Tirzepatide dose and exposure-response
Dose-response was clear across both programmes: higher doses produced larger HbA1c reductions (2.01% at 5 mg, 2.30% at 15 mg, SURPASS-2) and larger body weight reductions (-15.0% at 5 mg, -20.9% at 15 mg, SURMOUNT-1) [3][4]. This tirzepatide dose escalation approach is designed to manage gastrointestinal tolerability while allowing maximum therapeutic effect at steady state.
Phase 3 efficacy: the SURMOUNT programme (obesity)
SURMOUNT-1 (Jastreboff AM et al., N Engl J Med, 2022, n=2539, 72 weeks): 2539 adults with obesity or overweight plus a weight-related complication, without diabetes. Mean weight change at week 72: -15.0% (5 mg), -19.5% (10 mg), -20.9% (15 mg) versus -3.1% placebo. The most common adverse events were gastrointestinal and mostly mild to moderate, occurring primarily during dose escalation [4].
Tirzepatide weight loss — the magnitude: At the 15 mg dose in SURMOUNT-1, 96% of participants achieved ≥5% weight reduction; 88% achieved ≥10%; 56% achieved ≥20%. These response rates were unprecedented in a phase 3 obesity trial [4].

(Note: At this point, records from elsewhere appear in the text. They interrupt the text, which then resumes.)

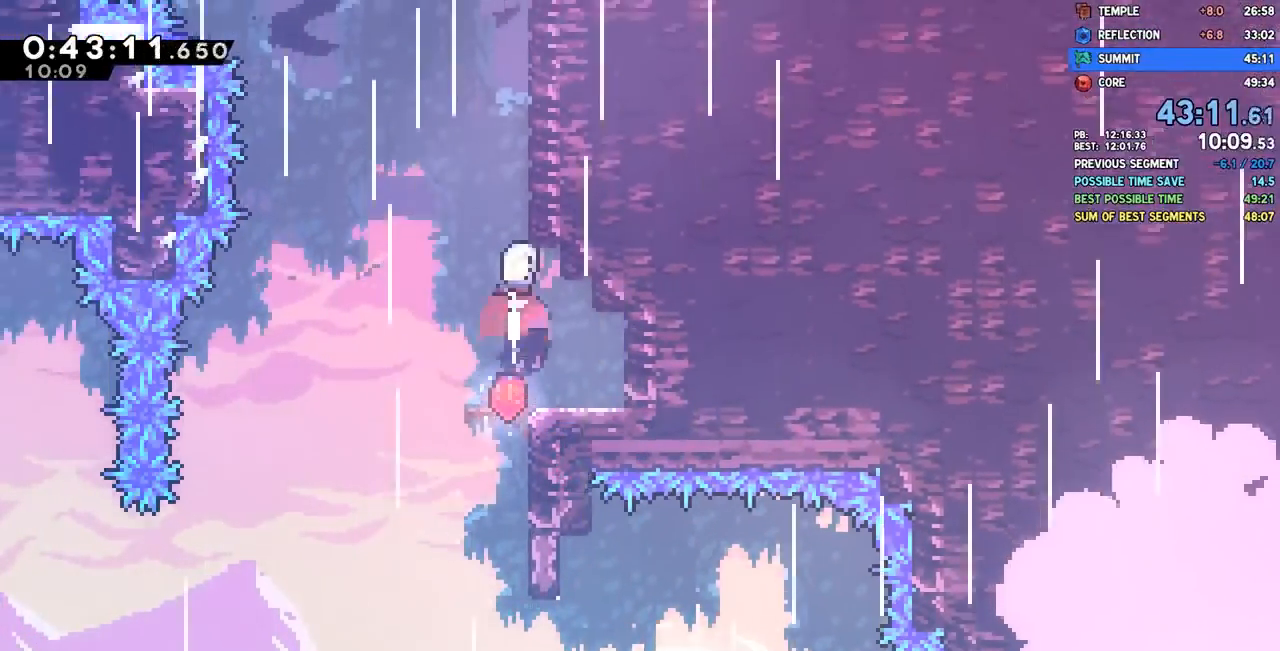
{"dt_ms": 500, "buttons": ["SQUARE", "DPAD_LEFT"], "left_stick": "up", "right_stick": "center", "events": [[50, "SQUARE", "up"], [133, "CROSS", "down"], [133, "DPAD_UP", "up"], [200, "DPAD_LEFT", "down"], [400, "CROSS", "up"], [467, "SQUARE", "down"]]}
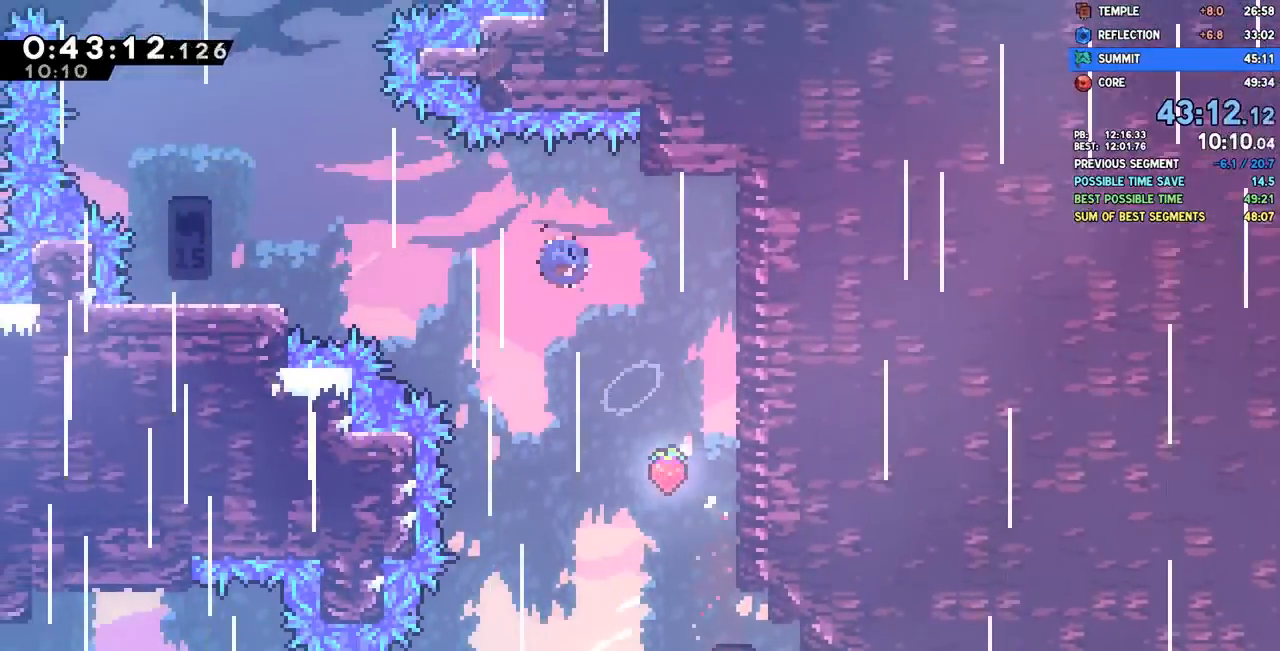
{"dt_ms": 500, "buttons": [], "left_stick": "center", "right_stick": "center"}
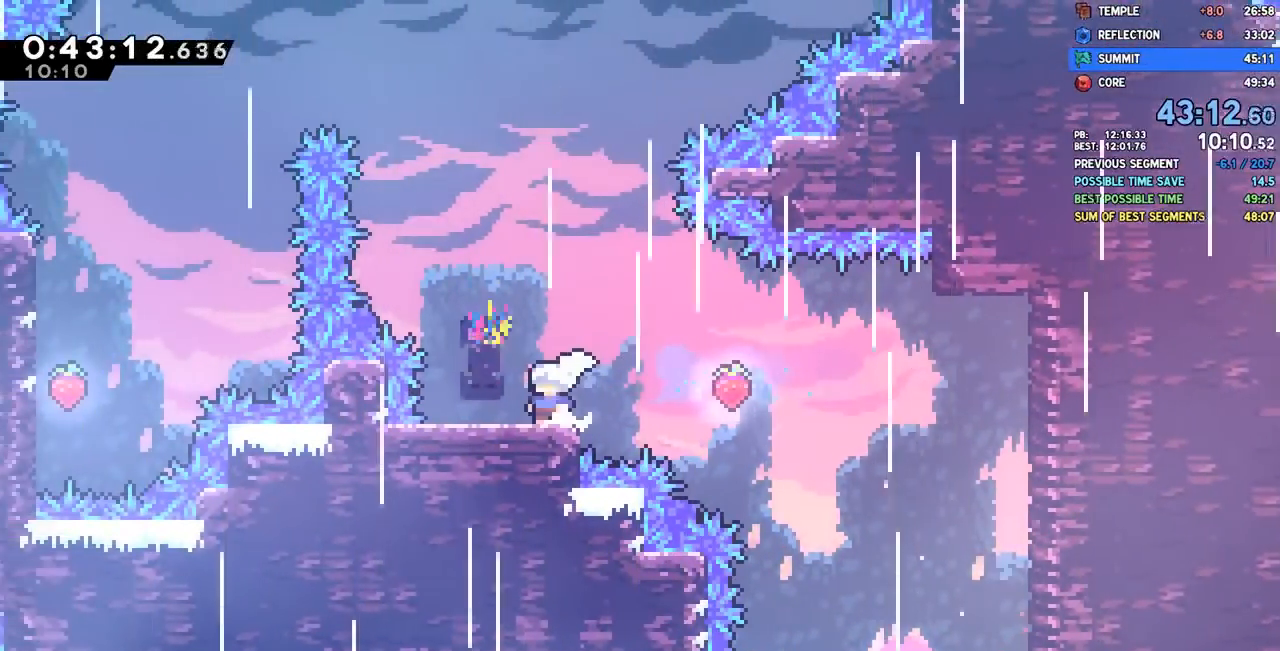
{"dt_ms": 500, "buttons": ["SQUARE", "DPAD_UP", "DPAD_LEFT"], "left_stick": "center", "right_stick": "center", "events": [[117, "CROSS", "down"], [117, "L1", "down"], [183, "L1", "up"], [250, "DPAD_LEFT", "down"], [267, "DPAD_UP", "down"], [350, "CROSS", "up"], [383, "SQUARE", "down"]]}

SURMOUNT-5 (Aronne LJ et al., N Engl J Med, 2025, n=751, 72 weeks): Open-label head-to-head trial comparing the maximum tolerated dose of tirzepatide (10 or 15 mg) versus the maximum tolerated dose of the comparison drug (1.7 or 2.4 mg once weekly). Least-squares mean weight change: tirzepatide -20.2% versus comparison drug -13.7% (p<0.001). Tirzepatide also produced greater reductions in waist circumference and higher proportions reaching ≥10%, ≥15%, ≥20%, and ≥25% weight loss [5].
SURMOUNT-4 — weight regain after discontinuation (Aronne LJ et al., JAMA, 2024, n=670): Participants who achieved weight loss on tirzepatide then randomised to placebo regained weight while those continuing on tirzepatide maintained and extended their weight loss, demonstrating the need for continued treatment to maintain the cardiometabolic benefit [29].
Beta-cell function post-hoc (Mari A et al., Diabetes Care, 2025): Post-hoc SURMOUNT-1 analysis in adults with prediabetes or normoglycaemia. At week 72, improvements in insulin sensitivity were mostly associated with weight reduction, while beta-cell function enhancement was partly weight-independent — evidence of a direct drug effect on pancreatic function [20].
Body composition (Look M et al., Diabetes Obes Metab, 2025): DXA substudy of SURMOUNT-1 found approximately 25% of weight lost was lean mass, 75% fat mass [26].
Tirzepatide reviews: cardiovascular and expanded indication data (2024–2025)
Real-world cardiovascular outcomes across 8 retrospective cohorts (N=118,252) found tirzepatide versus control associated with: ACS HR 0.74; HF HR 0.65; stroke HR 0.71; MACE HR 0.72; all-cause mortality HR 0.49 [36]. Versus the comparison drug specifically, tirzepatide showed lower stroke and MACE but similar ACS, HF, and all-cause mortality rates.
SURMOUNT-OSA (Malhotra A et al., N Engl J Med, 2024): Tirzepatide reduced the apnea-hypopnea index by 25 events per hour in adults with moderate-to-severe OSA not using CPAP, with 42% achieving OSA resolution [16].
SUMMIT (Packer M et al., N Engl J Med, 2025): Tirzepatide improved a composite of cardiovascular death or worsening heart failure events in adults with HFpEF and obesity [17].
SYNERGY-NASH (Loomba R et al., N Engl J Med, 2024): In adults with MASH and liver fibrosis, tirzepatide produced significant improvements in MASH resolution and fibrosis regression [18].